*** Data ***

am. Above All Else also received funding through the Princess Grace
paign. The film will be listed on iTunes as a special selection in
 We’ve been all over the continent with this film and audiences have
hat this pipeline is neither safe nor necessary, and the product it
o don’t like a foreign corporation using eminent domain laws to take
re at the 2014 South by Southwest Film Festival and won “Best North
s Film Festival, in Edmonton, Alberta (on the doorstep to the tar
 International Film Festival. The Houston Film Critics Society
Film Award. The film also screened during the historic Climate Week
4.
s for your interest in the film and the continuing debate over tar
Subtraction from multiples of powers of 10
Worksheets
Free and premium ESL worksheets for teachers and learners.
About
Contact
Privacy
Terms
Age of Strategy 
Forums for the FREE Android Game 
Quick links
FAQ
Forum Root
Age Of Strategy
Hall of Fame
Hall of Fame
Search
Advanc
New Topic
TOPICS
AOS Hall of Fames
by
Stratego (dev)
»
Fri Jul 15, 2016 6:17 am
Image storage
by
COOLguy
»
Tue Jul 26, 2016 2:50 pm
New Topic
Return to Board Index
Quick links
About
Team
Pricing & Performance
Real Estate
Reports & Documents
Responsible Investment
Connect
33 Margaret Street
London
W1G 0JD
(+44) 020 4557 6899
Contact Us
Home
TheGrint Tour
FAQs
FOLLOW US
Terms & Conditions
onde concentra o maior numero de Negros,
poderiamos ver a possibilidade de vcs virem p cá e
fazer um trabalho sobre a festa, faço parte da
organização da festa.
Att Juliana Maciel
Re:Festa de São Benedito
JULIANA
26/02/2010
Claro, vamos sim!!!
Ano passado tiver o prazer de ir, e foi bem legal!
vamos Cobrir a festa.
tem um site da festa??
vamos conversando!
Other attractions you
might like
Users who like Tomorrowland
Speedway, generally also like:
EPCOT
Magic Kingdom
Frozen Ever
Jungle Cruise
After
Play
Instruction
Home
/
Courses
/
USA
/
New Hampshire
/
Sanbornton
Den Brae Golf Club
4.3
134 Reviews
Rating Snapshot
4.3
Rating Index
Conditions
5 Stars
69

*** End of Data ***

What the task asks:
Print out each line of the data exactly.

Output:
am. Above All Else also received funding through the Princess Grace
paign. The film will be listed on iTunes as a special selection in
 We’ve been all over the continent with this film and audiences have
hat this pipeline is neither safe nor necessary, and the product it
o don’t like a foreign corporation using eminent domain laws to take
re at the 2014 South by Southwest Film Festival and won “Best North
s Film Festival, in Edmonton, Alberta (on the doorstep to the tar
 International Film Festival. The Houston Film Critics Society
Film Award. The film also screened during the historic Climate Week
4.
s for your interest in the film and the continuing debate over tar
Subtraction from multiples of powers of 10
Worksheets
Free and premium ESL worksheets for teachers and learners.
About
Contact
Privacy
Terms
Age of Strategy 
Forums for the FREE Android Game 
Quick links
FAQ
Forum Root
Age Of Strategy
Hall of Fame
Hall of Fame
Search
Advanc
New Topic
TOPICS
AOS Hall of Fames
by
Stratego (dev)
»
Fri Jul 15, 2016 6:17 am
Image storage
by
COOLguy
»
Tue Jul 26, 2016 2:50 pm
New Topic
Return to Board Index
Quick links
About
Team
Pricing & Performance
Real Estate
Reports & Documents
Responsible Investment
Connect
33 Margaret Street
London
W1G 0JD
(+44) 020 4557 6899
Contact Us
Home
TheGrint Tour
FAQs
FOLLOW US
Terms & Conditions
onde concentra o maior numero de Negros,
poderiamos ver a possibilidade de vcs virem p cá e
fazer um trabalho sobre a festa, faço parte da
organização da festa.
Att Juliana Maciel
Re:Festa de São Benedito
JULIANA
26/02/2010
Claro, vamos sim!!!
Ano passado tiver o prazer de ir, e foi bem legal!
vamos Cobrir a festa.
tem um site da festa??
vamos conversando!
Other attractions you
might like
Users who like Tomorrowland
Speedway, generally also like:
EPCOT
Magic Kingdom
Frozen Ever
Jungle Cruise
After
Play
Instruction
Home
/
Courses
/
USA
/
New Hampshire
/
Sanbornton
Den Brae Golf Club
4.3
134 Reviews
Rating Snapshot
4.3
Rating Index
Conditions
5 Stars
69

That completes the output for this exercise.